Interestingly, there is currently an ongoing debate within the libertarian (in the Anglo American sense) community on whether or not to oppose “capitalism” (see here and here). For this and other reasons, these types of thinkers increasingly prefer terms like “free marketers” or “market anarchists” to “anarcho-capitalists”. Adherents of this school of thought support what they call “free markets” and oppose “crony capitalism” and “corporatism”. The problem is that many people use the latter two terms and “capitalism” interchangeably.
Conversely, the term “socialism” means different things to different people. For some, only a society with no private property could be correctly called “socialist”. On the other hand, one can imagine an economy dominated by worker-controlled firms and other democratically run institutions in which property rights are respected and market mechanisms are still at work. Some might call this “market socialism” whereas others would decry such a term as oxymoronic. Others tend to think of socialism as “state control” of the means of production which is most certainly not synonymous with “public control” of the means of production. Even avowed socialist contemporaries like Benjamin Tucker and Karl Marx almost certainly meant different things by the word “socialism”.

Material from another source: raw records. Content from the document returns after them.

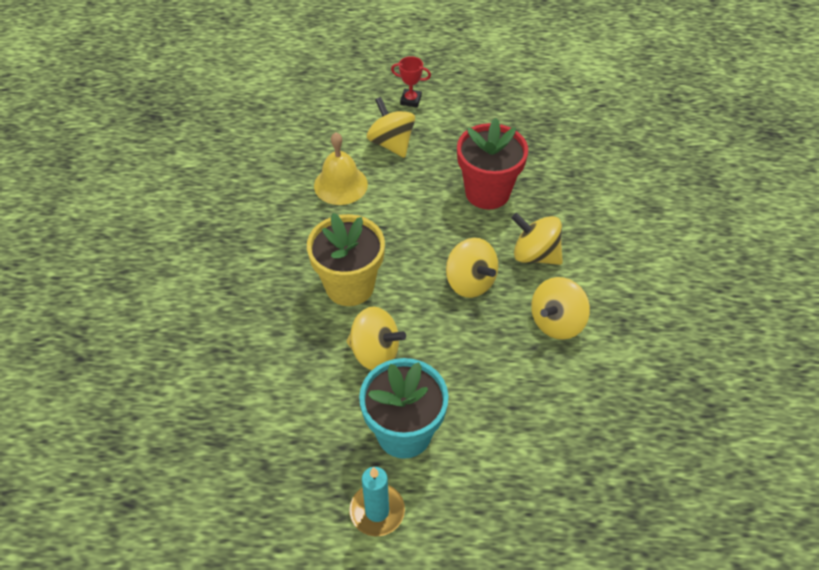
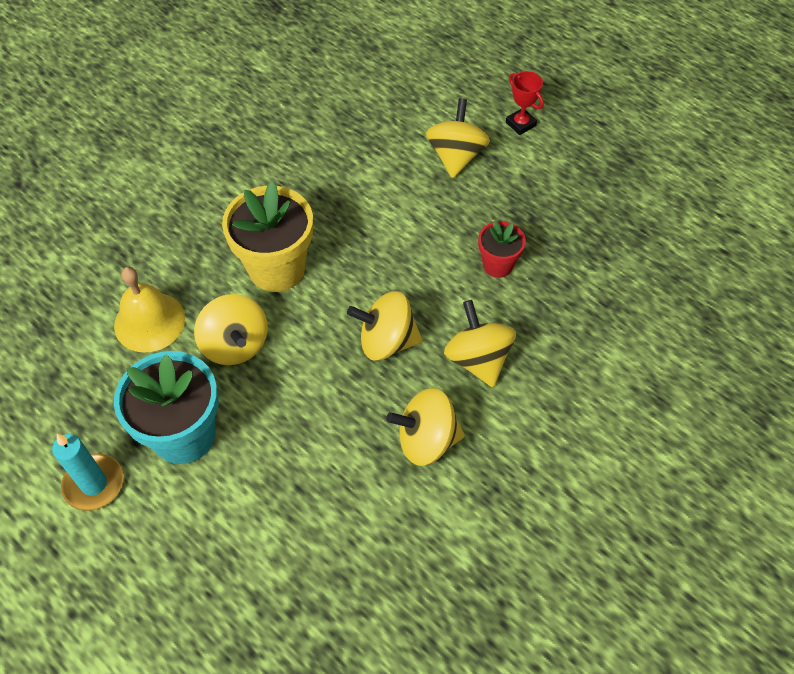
camera: 40 degrees right, 5 degrees up
yellow bell [314,132,368,205] -> yellow bell moved to [114,267,185,353]
yellow spinning top [446,238,498,298] -> yellow spinning top turned 90 degrees clockwise [347,291,422,361]
red flower pot [457,118,528,209] -> red flower pot [478,220,526,278], size x0.54

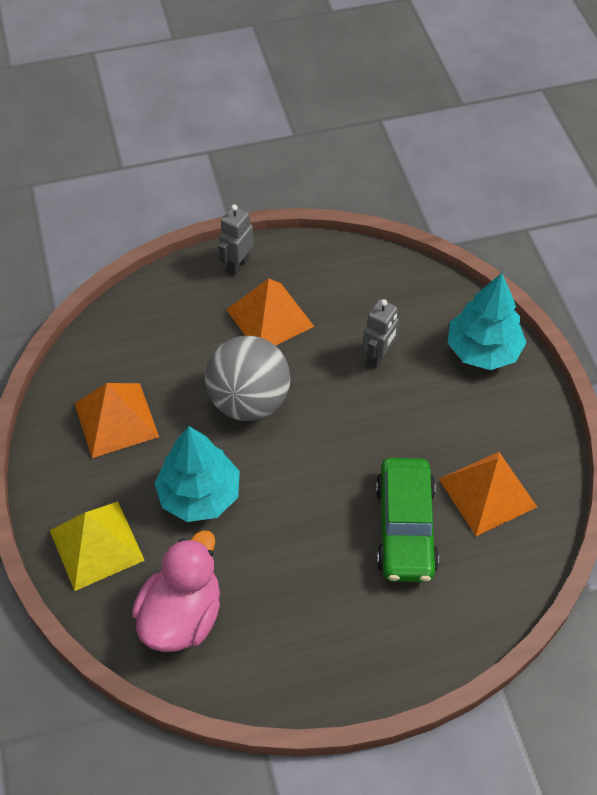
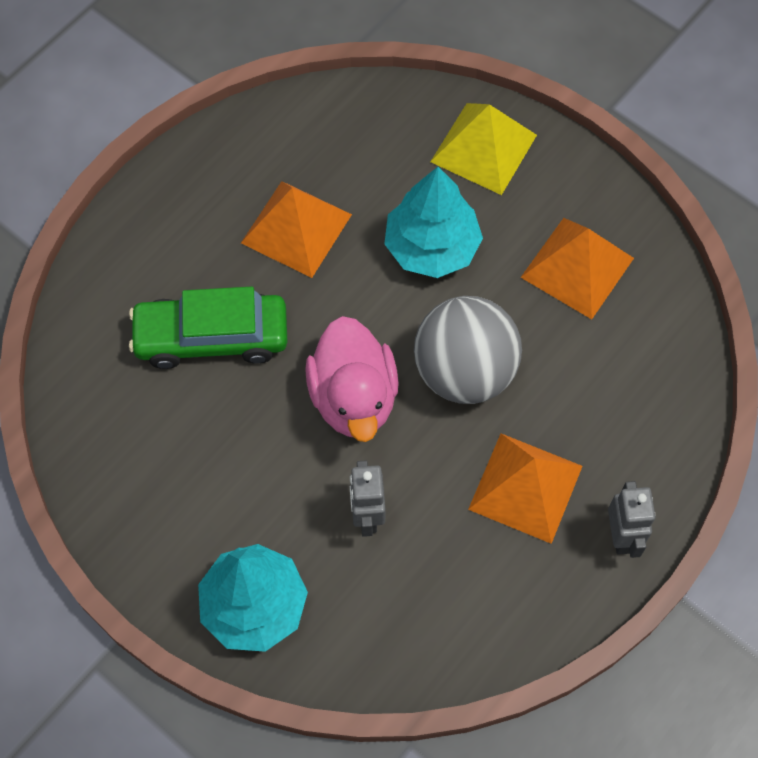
camera: 145 degrees right, 10 degrees up
pink duck [132,530,220,652] -> pink duck moved to [305,316,399,442]
green car [376,458,439,582] -> green car turned 60 degrees counterclockwise [129,286,287,369]
orange pyramid [439,452,537,536] -> orange pyramid moved to [241,181,352,278]

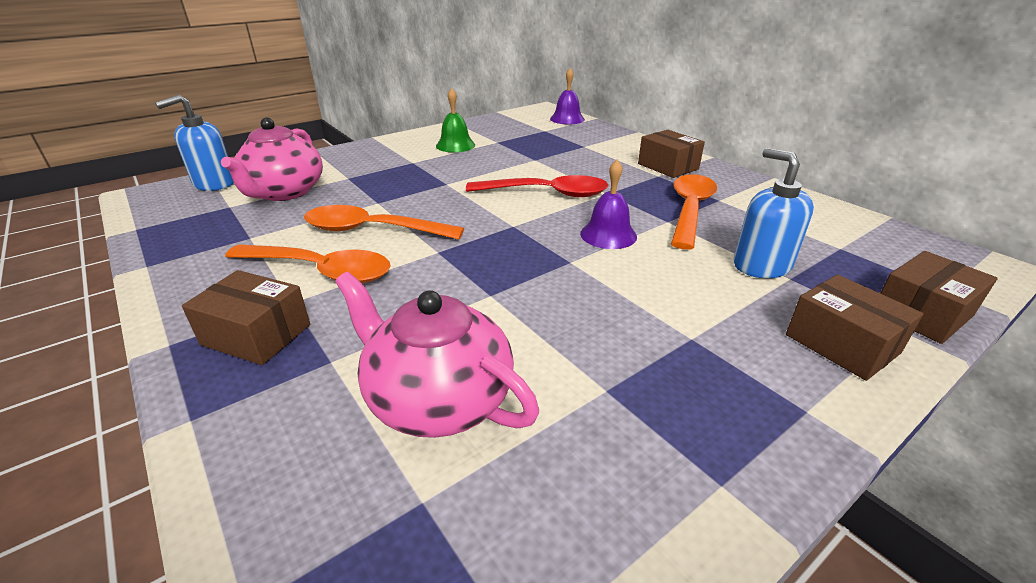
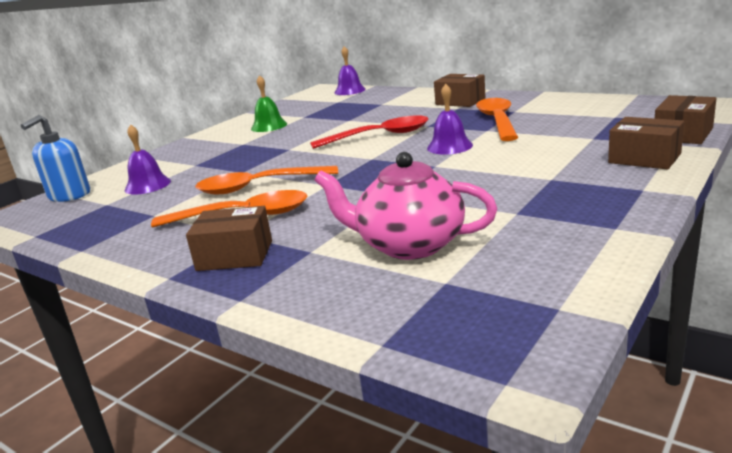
camera: 15 degrees left, 10 degrees down
pink teapot [221,117,323,201] -> purple bell [125,124,171,195]
blue soap dispenser [734,148,814,278] -> none

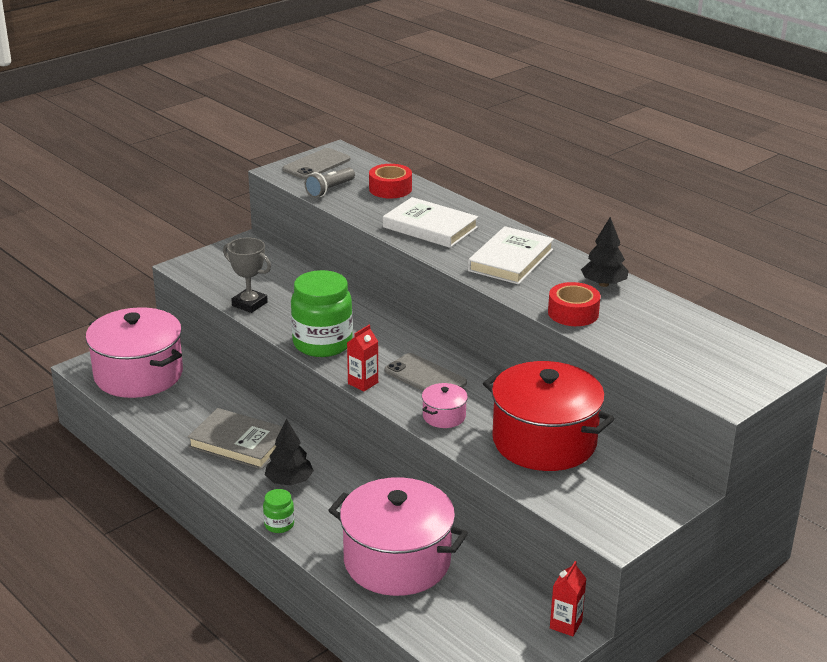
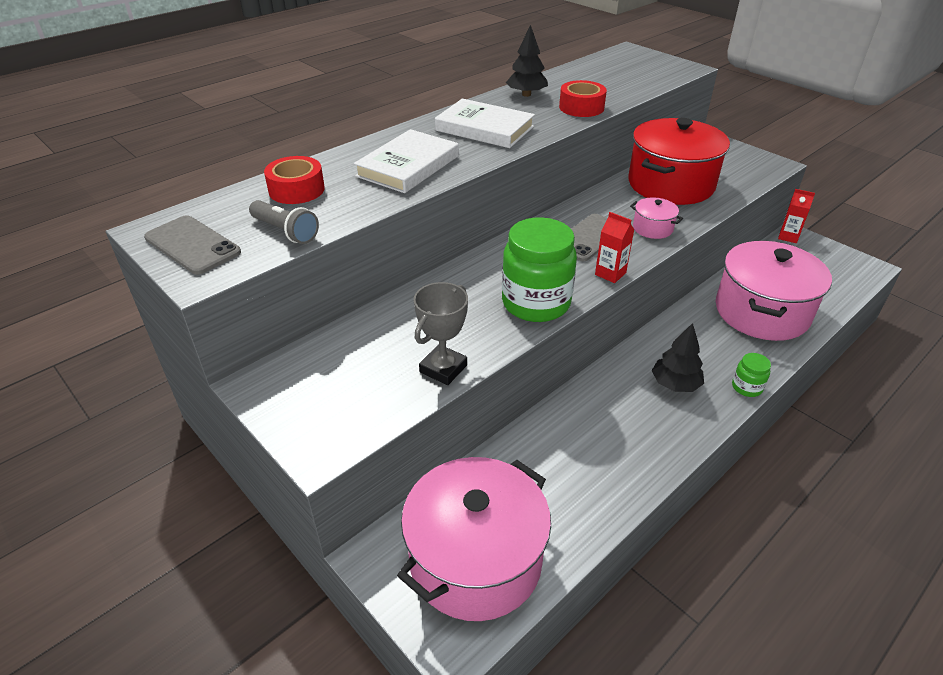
camera: 90 degrees left, 10 degrees up
grey book [187,408,282,470] -> none

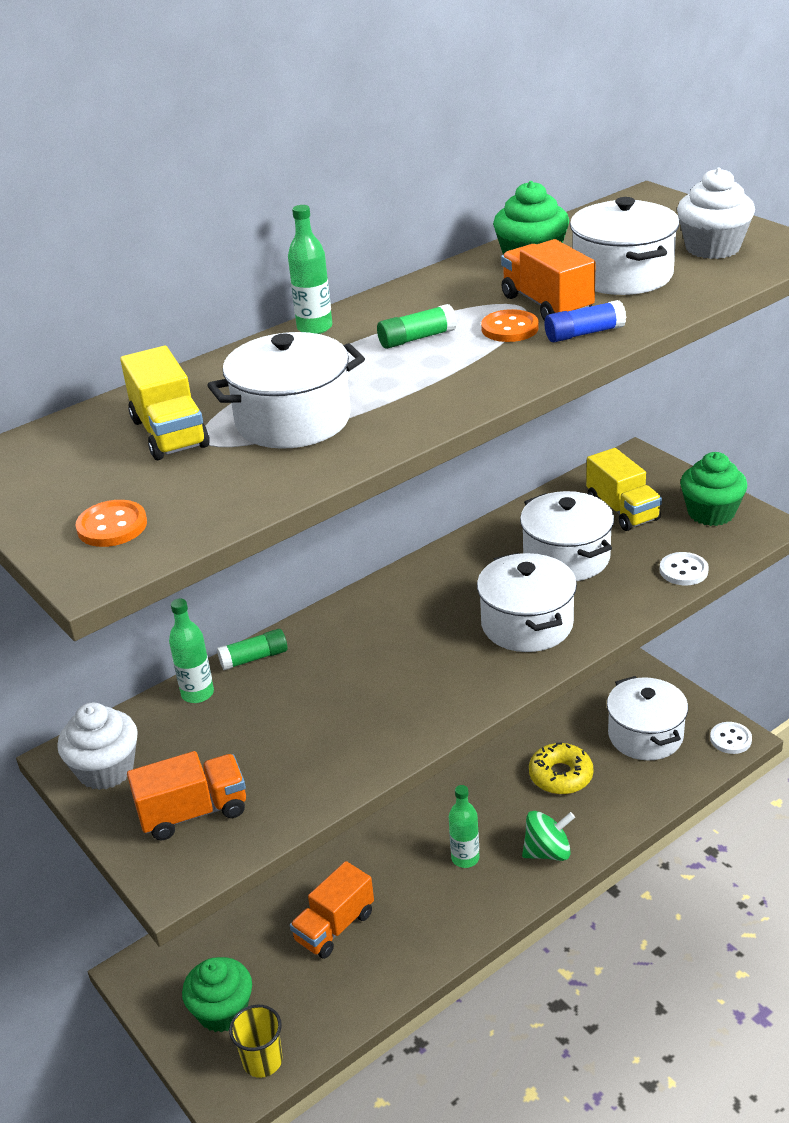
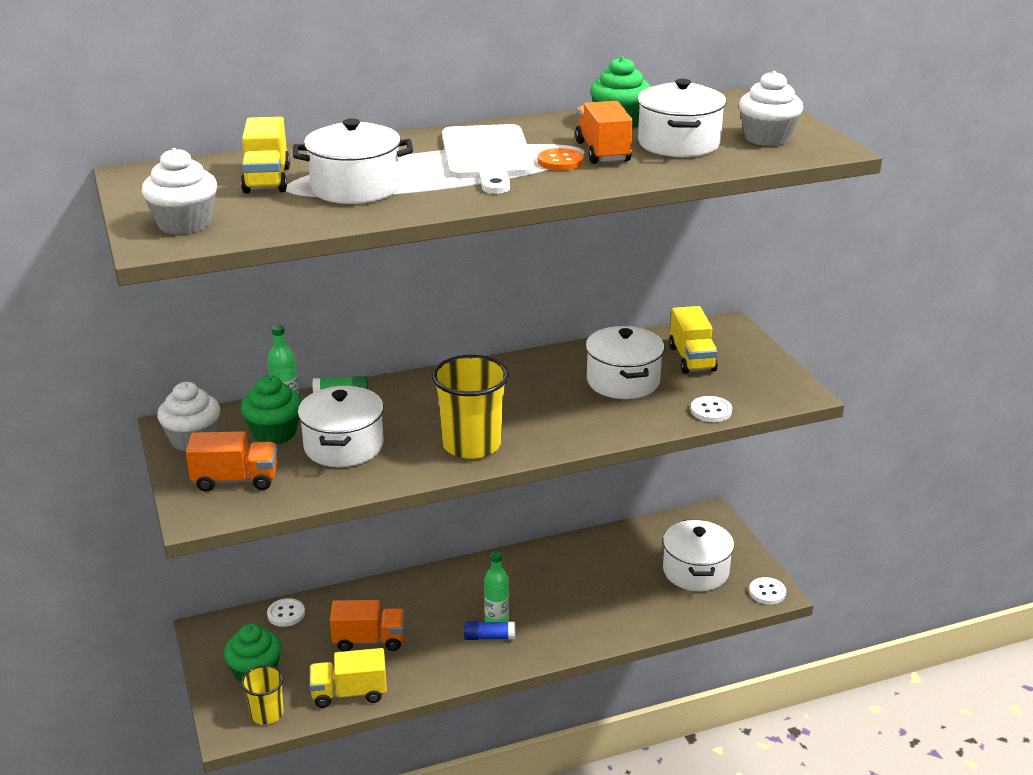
camera: 15 degrees right, 5 degrees down
orange button [76,500,147,547] -> white cupcake [142,148,217,235]
green bottle [288,205,332,334] -> none
orange truck [290,861,374,959] -> orange truck turned 150 degrees counterclockwise [330,600,405,652]
green glue stick [377,304,457,349] -> white cutting board [442,124,534,194]
white pot [477,553,577,652] -> white pot moved to [298,386,384,467]
green spinning top [522,811,575,861] -> none
yellow donut [529,742,593,794] -> none
blue glue stick [545,300,626,342] -> blue glue stick moved to [464,621,515,640]
green cupcake [680,452,747,526] -> green cupcake moved to [241,376,302,445]
none -> white button [267,598,305,627]
none -> yellow truck [309,648,387,708]
none -> yellow cup [432,355,509,459]

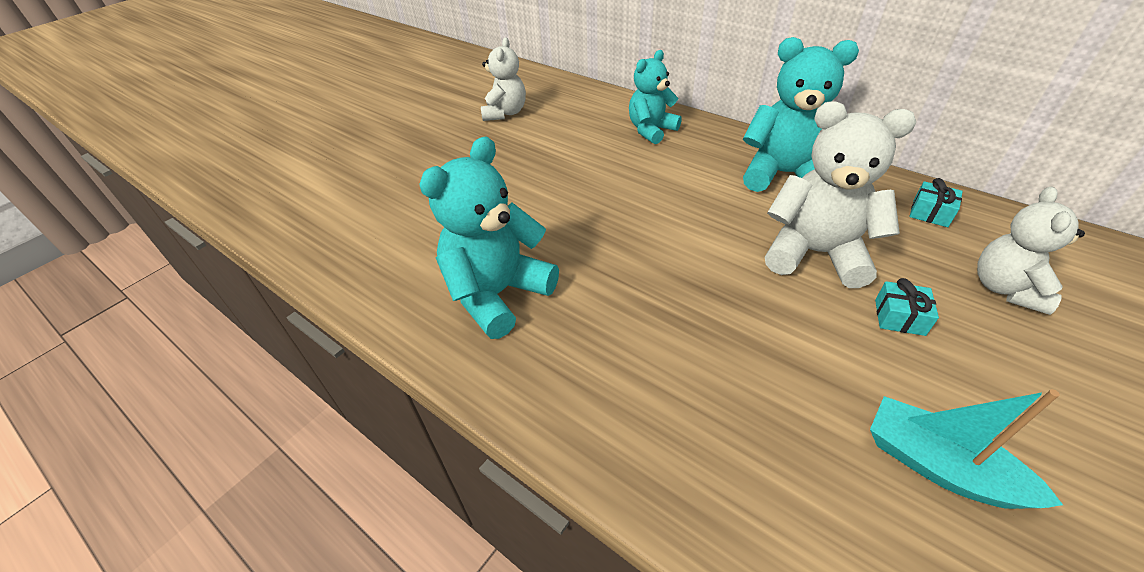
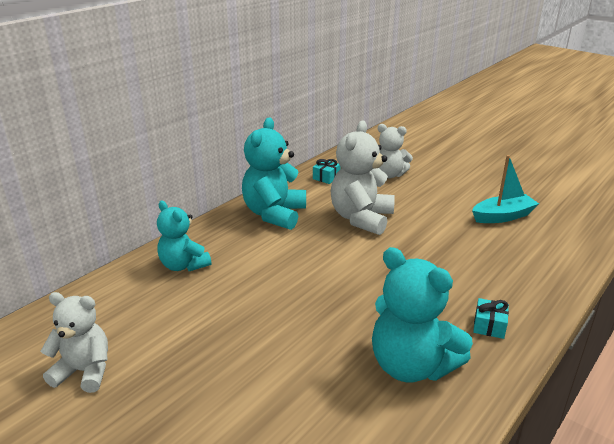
camera: 90 degrees left, 15 degrees down
turquoise boat [870,389,1063,509] -> turquoise boat turned 150 degrees counterclockwise [472,155,539,223]
turquoise gift [875,278,939,336] -> turquoise gift moved to [473,298,509,339]

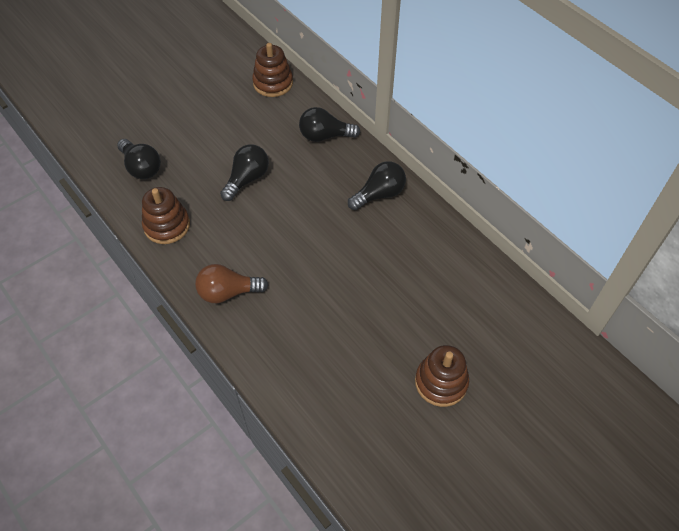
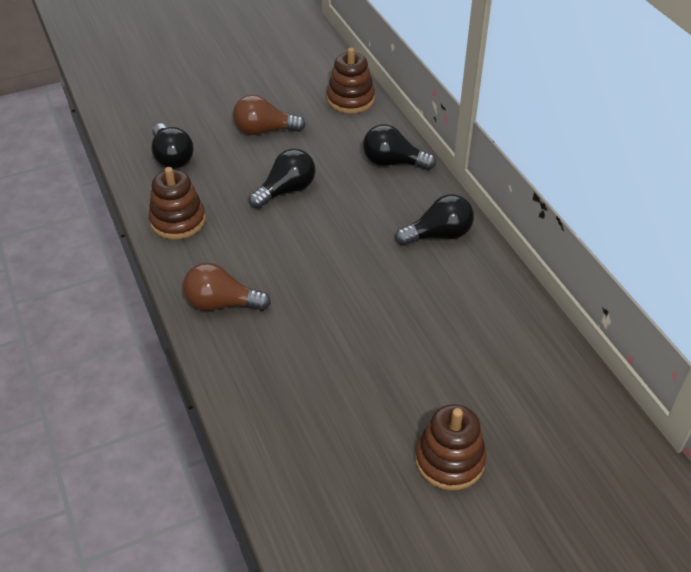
camera: 15 degrees right, 10 degrees down
none -> brown light bulb [233,95,306,135]

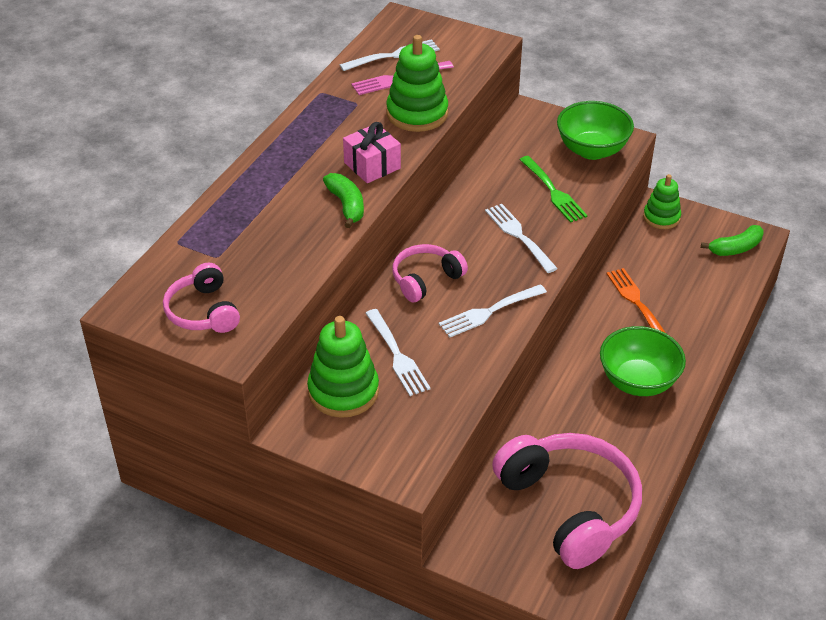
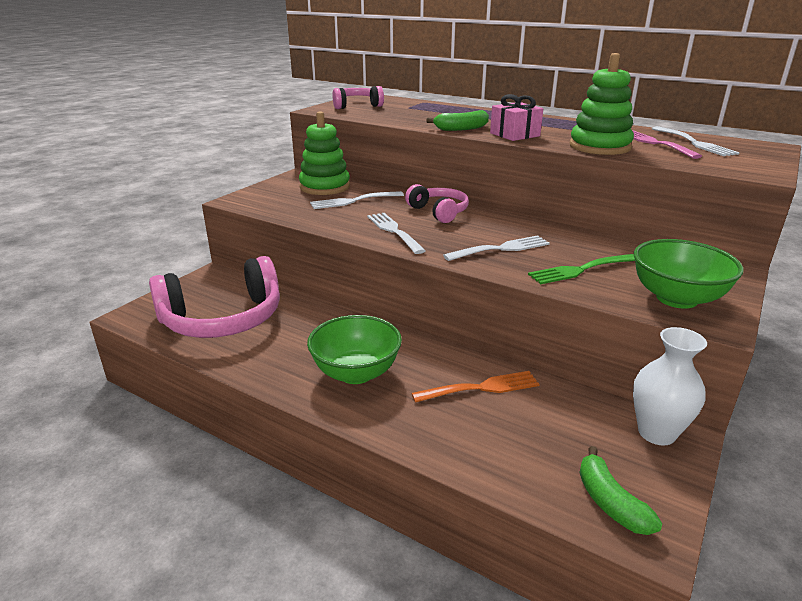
camera: 95 degrees right, 15 degrees down
green stacking toy [643,174,681,229] -> white vase [633,327,707,445]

I could tell you what I take capitalism to mean but for purposes of clarity in this and future discussions it would be more logical for you to do so. Perhaps we can get to the definition of “socialism” in later discussion.
Sorry, the links didn't go through in my original post.
You can find them here: http://aaeblog.com/2009/06/22/pootmop-redux/
and here: http://www.thefreemanonline.org/columns/tgif/is-capitalism-something-good/#
Chris: Marx's labor theory of value/definition of exploitation has been the subject of intense argument. There have been writers relatively recently who've tried to revive it, but generally it's seen as a significant problem with Marxism.
I don't know how much old marxian historian hEric Hobsbawm is read nowadays in America, but his excellent overview of the long xix century(age of revolution,capital, empire) offers a good background to what proffesor Wolff is saying.